Algeria bans French military planes from flying its airspace

Algerian government has banned French military planes from its airspace, the French army said on Sunday, amid a diplomatic crisis sparked by a visa row and reported critical comments from the President of France Emmanuel Macron.

France’s jets regularly fly over Algerian territory to reach the Sahel region of western Africa, where its soldiers are helping to battle extremist insurgents as part of its Barkhane operation.

“This morning when we filed flight plans for two planes, we learned that the Algerians had stopped flights over their territory by French military planes,” an army spokesperson, Col. Pascal Ianni, told Agence France-Presse (AFP). He said the decision “does not affect our operations or intelligence missions” carried out in the Sahel.

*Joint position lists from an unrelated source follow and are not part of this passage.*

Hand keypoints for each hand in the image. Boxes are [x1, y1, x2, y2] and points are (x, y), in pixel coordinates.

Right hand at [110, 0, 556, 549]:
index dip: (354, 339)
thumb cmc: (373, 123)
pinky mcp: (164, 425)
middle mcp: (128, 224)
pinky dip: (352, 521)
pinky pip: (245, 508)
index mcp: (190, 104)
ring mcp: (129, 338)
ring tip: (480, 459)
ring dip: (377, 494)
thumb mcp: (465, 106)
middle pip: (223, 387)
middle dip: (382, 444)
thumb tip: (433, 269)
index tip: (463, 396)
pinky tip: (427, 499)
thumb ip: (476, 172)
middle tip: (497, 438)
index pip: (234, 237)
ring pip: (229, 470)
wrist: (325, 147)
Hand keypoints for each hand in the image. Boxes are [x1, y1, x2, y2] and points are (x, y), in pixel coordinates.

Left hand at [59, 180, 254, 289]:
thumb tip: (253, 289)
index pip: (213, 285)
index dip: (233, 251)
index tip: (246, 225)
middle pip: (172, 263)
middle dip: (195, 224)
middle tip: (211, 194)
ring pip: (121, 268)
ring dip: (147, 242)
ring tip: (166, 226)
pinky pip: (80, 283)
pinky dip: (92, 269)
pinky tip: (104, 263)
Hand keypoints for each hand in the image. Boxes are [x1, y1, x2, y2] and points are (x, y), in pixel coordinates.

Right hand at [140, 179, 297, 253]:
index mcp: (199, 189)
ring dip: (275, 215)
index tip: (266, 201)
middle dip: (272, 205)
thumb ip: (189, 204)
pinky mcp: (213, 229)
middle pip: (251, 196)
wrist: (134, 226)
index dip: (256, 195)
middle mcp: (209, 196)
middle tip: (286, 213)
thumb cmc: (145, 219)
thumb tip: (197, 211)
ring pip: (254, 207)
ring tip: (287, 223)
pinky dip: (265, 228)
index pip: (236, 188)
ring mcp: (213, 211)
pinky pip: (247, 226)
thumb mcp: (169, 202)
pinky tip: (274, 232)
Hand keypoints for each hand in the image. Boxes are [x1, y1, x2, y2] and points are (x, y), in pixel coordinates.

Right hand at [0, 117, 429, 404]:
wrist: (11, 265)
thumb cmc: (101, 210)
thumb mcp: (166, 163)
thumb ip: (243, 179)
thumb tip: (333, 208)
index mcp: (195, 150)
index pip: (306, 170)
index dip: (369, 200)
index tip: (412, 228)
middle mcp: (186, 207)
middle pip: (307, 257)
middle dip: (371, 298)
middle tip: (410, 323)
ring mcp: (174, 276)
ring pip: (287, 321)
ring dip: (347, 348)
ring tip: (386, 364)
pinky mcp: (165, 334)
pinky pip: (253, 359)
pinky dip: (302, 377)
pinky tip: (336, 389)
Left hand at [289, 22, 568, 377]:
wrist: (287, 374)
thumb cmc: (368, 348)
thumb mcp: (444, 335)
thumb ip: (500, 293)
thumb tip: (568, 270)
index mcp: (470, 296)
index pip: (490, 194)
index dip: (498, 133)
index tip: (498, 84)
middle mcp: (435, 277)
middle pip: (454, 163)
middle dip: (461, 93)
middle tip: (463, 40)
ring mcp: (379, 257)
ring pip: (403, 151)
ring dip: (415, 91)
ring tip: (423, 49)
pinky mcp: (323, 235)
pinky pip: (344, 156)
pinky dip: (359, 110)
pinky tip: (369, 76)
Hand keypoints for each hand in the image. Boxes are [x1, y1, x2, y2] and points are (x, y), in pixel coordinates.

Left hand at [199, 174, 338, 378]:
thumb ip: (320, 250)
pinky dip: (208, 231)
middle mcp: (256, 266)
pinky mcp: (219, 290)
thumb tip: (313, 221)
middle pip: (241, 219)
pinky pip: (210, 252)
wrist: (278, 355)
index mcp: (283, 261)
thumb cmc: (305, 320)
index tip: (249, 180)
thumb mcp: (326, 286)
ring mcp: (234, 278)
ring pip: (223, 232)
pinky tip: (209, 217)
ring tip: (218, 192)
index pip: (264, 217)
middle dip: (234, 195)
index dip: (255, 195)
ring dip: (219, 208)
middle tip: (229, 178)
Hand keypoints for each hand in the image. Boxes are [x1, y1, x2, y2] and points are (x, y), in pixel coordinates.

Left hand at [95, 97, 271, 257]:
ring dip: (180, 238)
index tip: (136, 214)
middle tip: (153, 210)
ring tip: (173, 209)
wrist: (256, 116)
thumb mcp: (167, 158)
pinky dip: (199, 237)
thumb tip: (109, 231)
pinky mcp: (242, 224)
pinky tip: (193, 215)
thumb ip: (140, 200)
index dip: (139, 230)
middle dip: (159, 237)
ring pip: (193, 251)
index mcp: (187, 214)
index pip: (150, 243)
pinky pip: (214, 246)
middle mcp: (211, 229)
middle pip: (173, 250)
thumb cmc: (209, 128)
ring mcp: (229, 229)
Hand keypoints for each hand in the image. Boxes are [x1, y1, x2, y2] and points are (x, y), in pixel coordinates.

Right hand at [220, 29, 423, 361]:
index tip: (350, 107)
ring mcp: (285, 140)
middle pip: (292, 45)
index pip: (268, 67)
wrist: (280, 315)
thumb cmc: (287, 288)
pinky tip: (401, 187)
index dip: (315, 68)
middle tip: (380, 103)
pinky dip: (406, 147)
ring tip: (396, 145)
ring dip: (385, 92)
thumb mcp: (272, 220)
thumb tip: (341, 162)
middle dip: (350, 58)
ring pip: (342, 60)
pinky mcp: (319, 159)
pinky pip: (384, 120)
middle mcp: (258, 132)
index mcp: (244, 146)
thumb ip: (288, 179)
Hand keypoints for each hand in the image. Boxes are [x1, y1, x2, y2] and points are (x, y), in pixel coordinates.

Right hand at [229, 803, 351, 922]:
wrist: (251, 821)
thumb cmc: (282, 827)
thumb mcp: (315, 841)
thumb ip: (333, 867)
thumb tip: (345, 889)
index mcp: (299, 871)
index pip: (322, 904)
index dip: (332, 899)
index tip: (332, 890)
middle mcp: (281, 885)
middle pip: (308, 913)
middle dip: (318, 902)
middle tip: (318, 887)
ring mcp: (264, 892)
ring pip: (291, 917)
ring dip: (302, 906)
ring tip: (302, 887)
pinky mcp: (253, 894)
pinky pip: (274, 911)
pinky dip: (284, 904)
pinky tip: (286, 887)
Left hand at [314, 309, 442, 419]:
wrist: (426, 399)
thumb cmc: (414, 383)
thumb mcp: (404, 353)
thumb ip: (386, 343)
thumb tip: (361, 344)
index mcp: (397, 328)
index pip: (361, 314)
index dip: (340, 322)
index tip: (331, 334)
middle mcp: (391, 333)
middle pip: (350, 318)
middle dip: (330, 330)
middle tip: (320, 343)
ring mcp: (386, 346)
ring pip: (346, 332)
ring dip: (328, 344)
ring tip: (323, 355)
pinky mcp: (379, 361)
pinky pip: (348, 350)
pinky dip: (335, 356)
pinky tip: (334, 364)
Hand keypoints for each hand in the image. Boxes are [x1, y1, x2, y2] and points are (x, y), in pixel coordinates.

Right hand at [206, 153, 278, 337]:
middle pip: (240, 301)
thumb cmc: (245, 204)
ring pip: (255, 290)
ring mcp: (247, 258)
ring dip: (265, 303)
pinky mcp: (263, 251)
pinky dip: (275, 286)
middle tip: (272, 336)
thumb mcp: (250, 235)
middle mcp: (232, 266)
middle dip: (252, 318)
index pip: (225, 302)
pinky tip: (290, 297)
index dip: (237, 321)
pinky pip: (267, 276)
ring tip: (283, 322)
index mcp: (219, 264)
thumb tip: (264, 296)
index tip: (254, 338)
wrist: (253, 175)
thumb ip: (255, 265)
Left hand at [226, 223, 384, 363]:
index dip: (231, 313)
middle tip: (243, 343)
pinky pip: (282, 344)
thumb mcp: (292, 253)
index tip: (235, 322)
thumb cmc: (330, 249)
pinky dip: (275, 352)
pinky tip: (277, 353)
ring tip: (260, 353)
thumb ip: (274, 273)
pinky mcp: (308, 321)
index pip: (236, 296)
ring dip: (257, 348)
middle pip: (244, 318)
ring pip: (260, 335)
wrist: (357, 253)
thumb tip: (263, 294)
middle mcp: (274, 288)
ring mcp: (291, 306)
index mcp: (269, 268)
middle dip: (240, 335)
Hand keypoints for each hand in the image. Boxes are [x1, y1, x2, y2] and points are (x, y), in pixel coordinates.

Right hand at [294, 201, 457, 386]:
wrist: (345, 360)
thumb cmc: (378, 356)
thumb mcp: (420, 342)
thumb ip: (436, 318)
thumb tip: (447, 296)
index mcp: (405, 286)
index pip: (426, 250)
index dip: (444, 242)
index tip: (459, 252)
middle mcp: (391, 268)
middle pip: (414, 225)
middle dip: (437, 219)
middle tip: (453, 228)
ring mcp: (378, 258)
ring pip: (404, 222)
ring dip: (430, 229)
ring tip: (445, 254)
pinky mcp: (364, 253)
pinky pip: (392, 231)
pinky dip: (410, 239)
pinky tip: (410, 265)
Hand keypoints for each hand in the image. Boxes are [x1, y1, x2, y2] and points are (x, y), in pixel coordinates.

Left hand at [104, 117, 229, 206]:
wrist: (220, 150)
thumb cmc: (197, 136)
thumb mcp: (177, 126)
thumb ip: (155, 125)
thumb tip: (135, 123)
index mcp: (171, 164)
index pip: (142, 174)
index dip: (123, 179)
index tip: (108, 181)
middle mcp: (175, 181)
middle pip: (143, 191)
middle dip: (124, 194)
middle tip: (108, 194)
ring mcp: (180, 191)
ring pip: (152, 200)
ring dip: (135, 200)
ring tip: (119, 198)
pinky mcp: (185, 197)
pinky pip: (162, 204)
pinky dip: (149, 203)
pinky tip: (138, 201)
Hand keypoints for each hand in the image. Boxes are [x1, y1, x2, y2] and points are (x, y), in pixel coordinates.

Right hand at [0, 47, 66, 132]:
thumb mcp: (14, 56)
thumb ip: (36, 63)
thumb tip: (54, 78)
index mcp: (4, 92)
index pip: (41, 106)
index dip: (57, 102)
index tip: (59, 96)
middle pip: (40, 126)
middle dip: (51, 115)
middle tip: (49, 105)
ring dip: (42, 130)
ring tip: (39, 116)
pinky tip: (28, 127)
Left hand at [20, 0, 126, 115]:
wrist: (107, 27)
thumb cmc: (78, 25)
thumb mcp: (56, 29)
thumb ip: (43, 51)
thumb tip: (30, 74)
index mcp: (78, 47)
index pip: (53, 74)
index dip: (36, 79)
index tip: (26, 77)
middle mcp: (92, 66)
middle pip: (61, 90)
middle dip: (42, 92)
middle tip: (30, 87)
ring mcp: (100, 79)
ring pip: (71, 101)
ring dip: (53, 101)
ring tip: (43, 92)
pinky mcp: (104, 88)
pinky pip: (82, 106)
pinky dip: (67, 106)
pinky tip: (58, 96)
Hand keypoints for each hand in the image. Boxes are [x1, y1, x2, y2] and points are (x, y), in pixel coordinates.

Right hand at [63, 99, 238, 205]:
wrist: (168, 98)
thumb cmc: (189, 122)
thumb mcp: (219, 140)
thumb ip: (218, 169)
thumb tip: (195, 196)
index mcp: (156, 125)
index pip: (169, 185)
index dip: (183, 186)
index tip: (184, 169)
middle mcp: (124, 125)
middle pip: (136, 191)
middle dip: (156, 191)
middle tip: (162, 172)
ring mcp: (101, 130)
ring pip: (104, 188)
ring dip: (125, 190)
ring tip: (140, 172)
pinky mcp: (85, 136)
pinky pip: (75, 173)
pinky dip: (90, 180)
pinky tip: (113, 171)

According to French and Algerian media reports, Macron told descendants of figures in Algeria’s war for independence that the country was ruled by a “political-military system” that had “totally rewritten” its history.

But the move increased tensions between Paris and Algiers, which Saturday recalled its ambassador to France, citing “inadmissible interference” in its affairs.

The French president went on to claim that the Algerian system was “tired,” saying that the Hirak protest movement that began in 2019 further weakened it. He added that he has a good dialogue with President Abdelmedjid Tebboune, and added, “But I see that he is caught in a system that is very hard.”

Since independence in 1962, the National Liberation Front (FLN), the leading pro-independence group with a strong emphasis on Arab and Algerian nationalism and anti-imperialism, has dominated Algerian politics along with the military. The country went through a civil war between state forces and extremist militias following the scrapped elections in late 1991.

Tebboune, a former minister and prime minister who assumed office in December 2019, saw protests gradually fading out with the COVID-19 pandemic. However, Algerians returned to the streets in early 2021 and held protests for months, which prompted Tebboune to carry out a large-scale Cabinet reshuffle.

The political system was partially relaxed in the late 1990s and early 2000s during the presidency of Abdelaziz Bouteflika, who ruled the country for 20 years before resigning amid mass protests in April 2019. Bouteflika, already suffering from poor health throughout his final term, recently passed away in September at the age of 84. His successor was again from the country’s ruling elite.

Algeria was also angered last week after France said it would sharply reduce the number of visas it grants to citizens of Algeria, Morocco and Tunisia.